Saturday 8 October 2011

TONI OGUNDE


Toni Ogunde's Glimpses @ 50… Nigeria in retrospect
BY TAJUDEEN SOWOLE
 AS the country turns 51, Toni Ogunde, in retrospection, projects into the future. From the shine and sombre pasts, to the present urban rehabilitation project of Lagos State government, which aims at turning the state to a mega city, as well as other challenges, Ogunde sees a brighter future for the nation.
  In Glimpses of 50, which holds at Yaba College of Technology (Yabatech), Art Gallery, on November 1, Ogunde urges Nigerians to celebrate the past. 

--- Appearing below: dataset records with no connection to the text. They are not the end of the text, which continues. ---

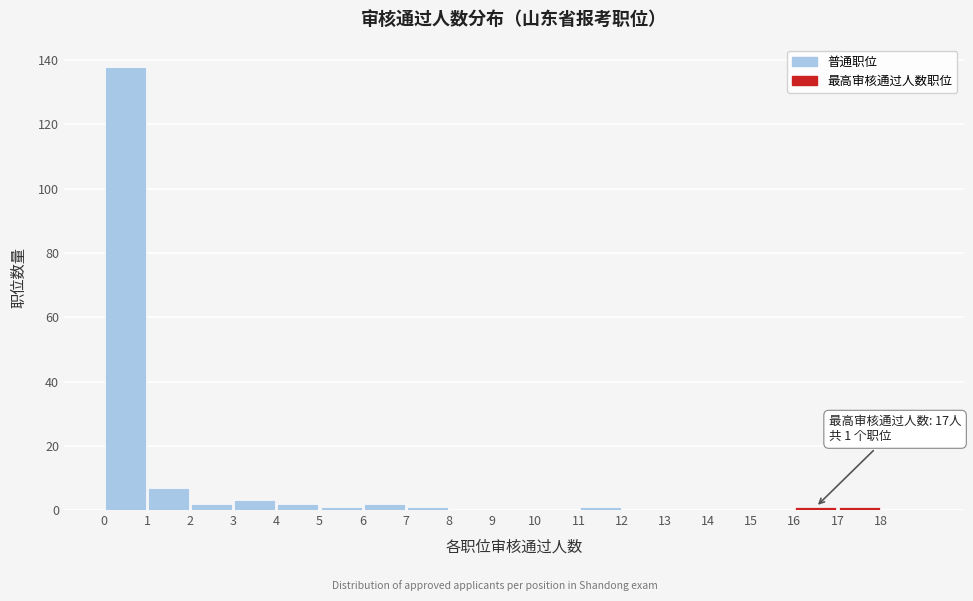

Which range on the x-axis has the tallest bar?

0 to 1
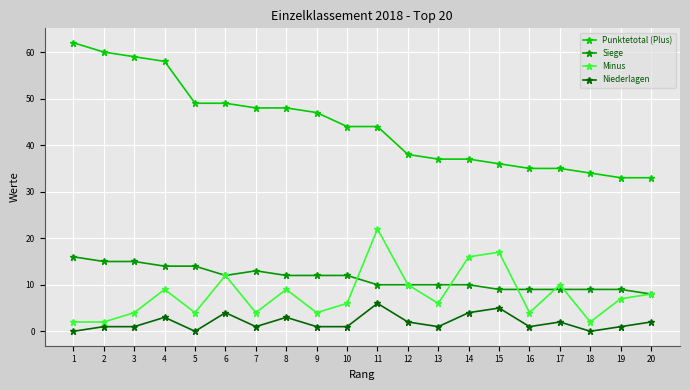

Count the number of categories in the chart.

20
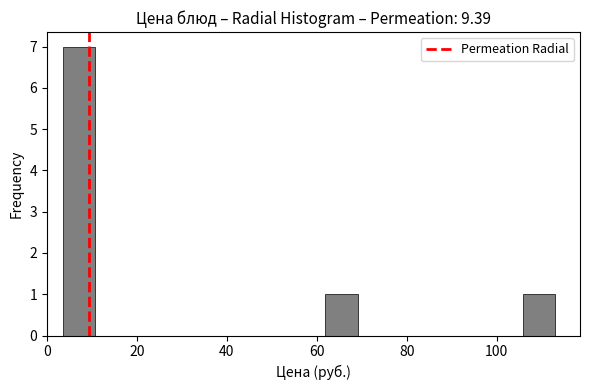

Around what value on the x-axis is the tallest bar? Give the approximate position of its centre, as read against the axis.

8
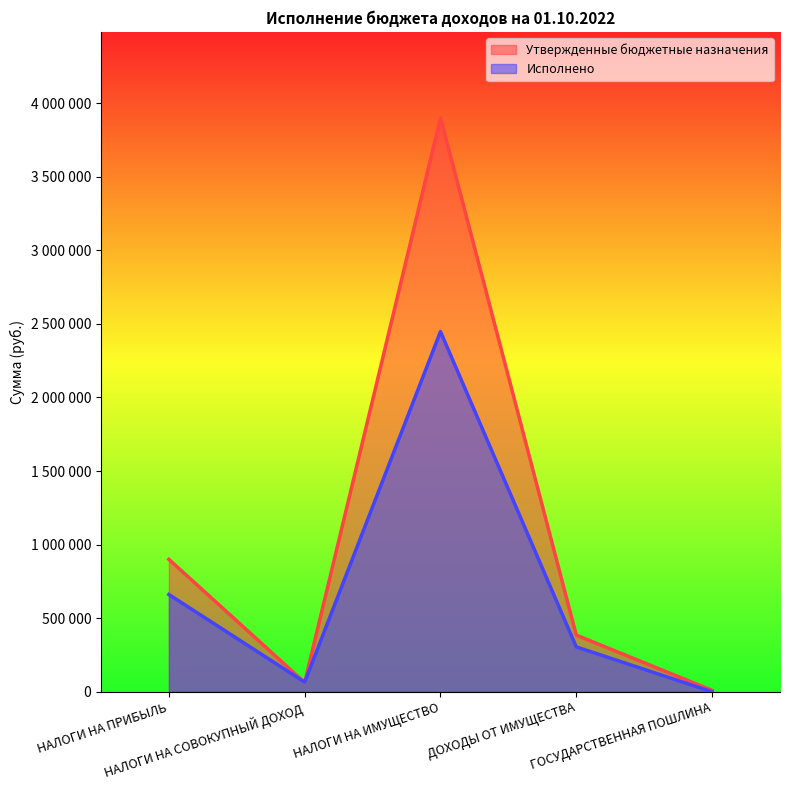

What is the value of the Исполнено point at the 4th from the left?

305026.2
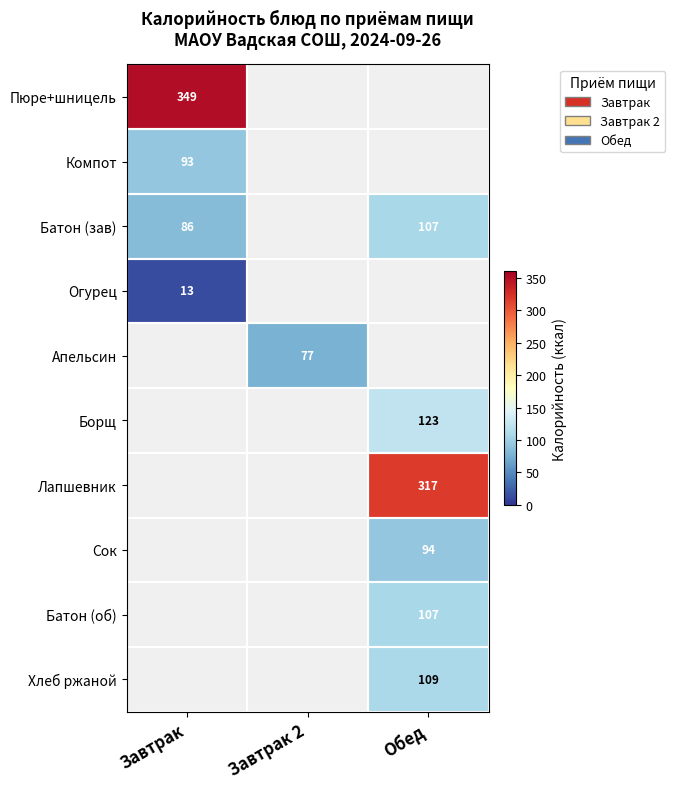

True or false: Батон (зав) has a value of 86 at Завтрак.

True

  Though, he may not be saying anything new, Ogunde, however, breathes fresh air to the national rebirth discourse.
  For example, jute, the most common material in his work, is combined with Ilarun (native Yoruba fork-like comb) in some of the composites to arouse curiosity.
  Painterly it appeared, but Ogunde’s Mega City, a skyline crowded with high-rise buildings, is actually built with ilarun on jute.
  Really, the Lagos mega city mentality or expectation is either over blown or the state government is just using it to boost its political profile. Reason: the distance to cover keeps widening, daily, due to government’s slow pace at making the necessary environmental changes to usher in a developed city.
 And if effective transportation is a factor in modern city, the artist’s hope of the state reaching higher level of development is not really in sight, as public transport is in the hands of the informal and non-organised private sector, just as the government-run Bus Rapid Transit (BRT) is almost like a drop of grain in the ocean.
  Ogunde notes, “for those us who knew Lagos of old, there is a tremendous change.” He shares the sympathy most citizens of the state have for the government and as well hopeful that the country will get there, but by a gradual step.
  
A LECTURER at Yabatech, Ogunde laments the worrisome academic flight in the country’s higher institutions, hence the dedication of Brain Drain to this issue. “Brain drain is affecting the academic environment, seriously,” he laments.
   This depletion, perhaps, lends strength to the argument of Academic Staff Union of University (ASUU) on the 70 years retirement age for lecturers. “ASUU is right,” Ogunde argues, noting that the older a lecturer, the better for the institution.
 
STILL on government’s insensitivity to the people’s plight, another work, African Children, is dedicated to the kids, who loss their lives in the January 27, 2002 bomb blast, which occurred at the Ikeja Cantonment, Lagos.
  He takes his audience one down memory lane, and more importantly, on an excruciating journey to Ejigbo, one of the neglected suburbs of the state.
  Majority of the people, who died at the Ejigbo swamp, most especially, the kids were fleeing Oshodi – most affected area of the bomb tragedy. If there had been a proper emergency programme or empowered agency, this wouldn’t have happened.
  Memories of the past, in his artistic interpretation, is not complete without a look at the country’s currency.
  The mixed media, Treasure, brings in the old and new Naira, both in notes and coins. With some of these coins in Ogunde’s work, the wastefulness of the Nigerian government comes to focus.
  Several attempts to bring back the coins as part of efforts at checking inflation has failed, Ogunde notes.
  He has had over 40 shows, group and solo with his last being Man, Genre in Visual Sensation in 2006 at Didi Museum, Victoria Island, Lagos.